Nightmare before Christmas 

SleeperHorse brings comfort and joy down from Denver

click to enlarge Horse d'oeuvre: One of the hardest working outfits in Denver. No, really.
  • Horse d'oeuvre: One of the hardest working outfits in Denver. No, really.

SleeperHorse hasn't exactly been prolific in the studio so far, the band's released just one split single, with Cleveland punk drunks Echoes of Harpers Ferry. But the two-year-old Denver foursome has definitely earned a reputation for incendiary live shows. Westword called SleeperHorse one of the "hardest working outfits in town," proclaiming its shows "a joy to experience," while Denver Post critic Ricardo Baca says their music reminds him of "'80s punk in a really beautiful way."

And it's true: For those who remember "college rock" stalwarts like the Replacements and the Service, SleeperHorse's music should come as a welcome shot in the arm.

But Josh Friedman, who shares vocal and guitar duties with former Blackout Pact frontman Mike Herrera, cites a whole different set of influences. Among the less expected is Thin Lizzy, whose 1976 arena-rock anthem "Jailbreak" was covered by the band and is available as a download with purchase of the aforementioned single.

"Thin Lizzy are totally badass, and we could never sound like them," he says. "Of course, Hot Water Music, I feel, is kind of like the template for everything we do. But we've taken that basic template and added things which are a bit more jangly indie rock, like Built to Spill and Modest Mouse."

Friedman credits the jangly influence to Herrera (who's also an alleged Tom Waits fan), whereas he himself is more into Q and Not U, the D.C. Dischord band that dared to use synthesizers, as well as "dancier stuff like Moving Units and Bloc Party."

After promising Internet fans a full album by year's end, the band is now looking to release its full-length debut, Indulge, in early 2009.

"If there's anything consistent about this band," Friedman says, "it's that we're always going to be late."

Although Friedman professes love for his day job at Denver's Suburban Home Records (as well as for his boss, label founder Virgil Dickerson), the group is looking elsewhere when it comes to releasing the album.

"We're talking to a couple different people," he says. "But I can tell you that we won't be on Suburban Home, because Virgil is a mean old man and he doesn't like our music."

Somewhat more seriously (we presume), Friedman points out that the label he hopes to continue working for has "taken more of a country turn" in the last few years, though he suspects Dickerson will still distribute the album, as he did the split single.

Friedman's not the only, um, industry insider in SleeperHorse. Bassist Matt Clark manages Sputnik, the bar adjacent to Denver's hi-dive.
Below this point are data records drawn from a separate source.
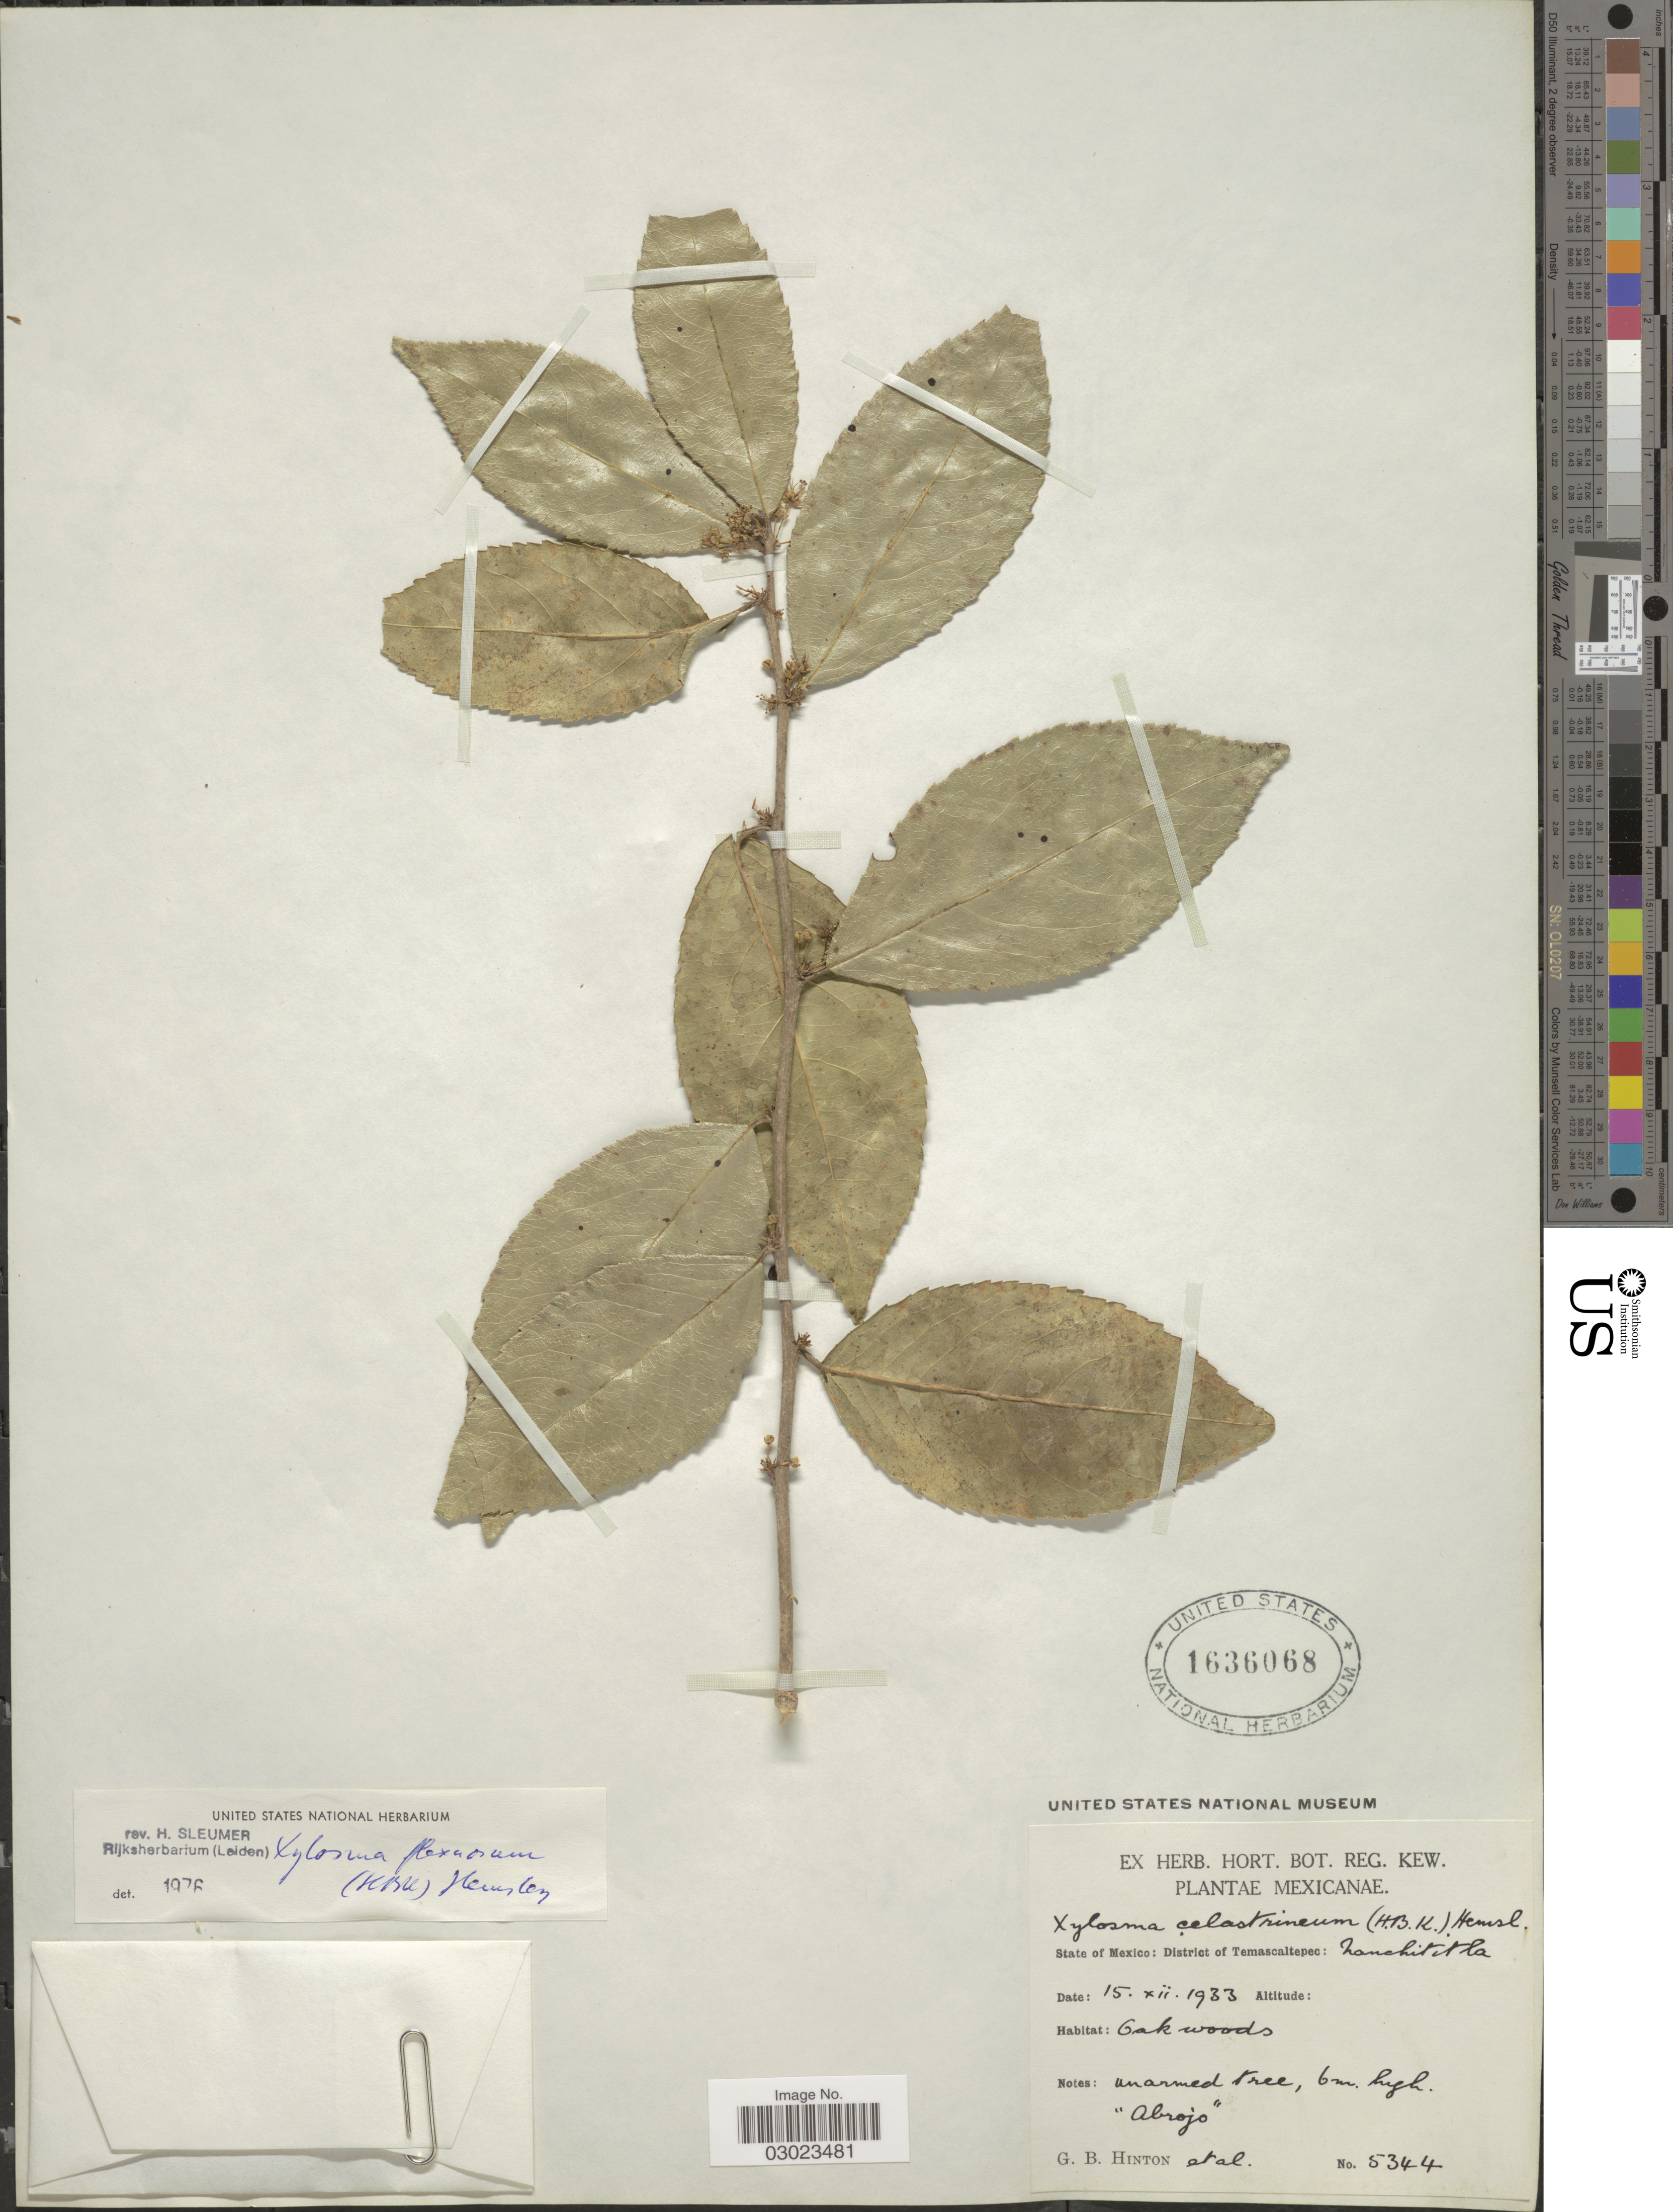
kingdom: Plantae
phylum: Tracheophyta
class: Magnoliopsida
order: Malpighiales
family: Salicaceae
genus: Xylosma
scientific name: Xylosma flexuosa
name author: (Kunth) Hemsl.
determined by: Sleumer, H. O.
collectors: G. B. Hinton & et al.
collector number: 5344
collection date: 1933-12-15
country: Mexico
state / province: México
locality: District of Temascaltepec: Zanchititla.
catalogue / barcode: US 1636068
With that kind of pull, it's only a matter of time before SleeperHorse makes it big.

"Actually, that's the only reason we get any gigs or press at all," says Friedman with a laugh. "It's not because our band is any good. It's more like, 'Well, we can't piss these guys off, so we'll put 'em on or we'll never work in this town again.' We can ruin you."

That said, only one truly important question remains. Has anyone in SleeperHorse actually slept with a horse?

"No, not yet," says Friedman, before stopping to reflect. "Although Mike, I'm not sure about."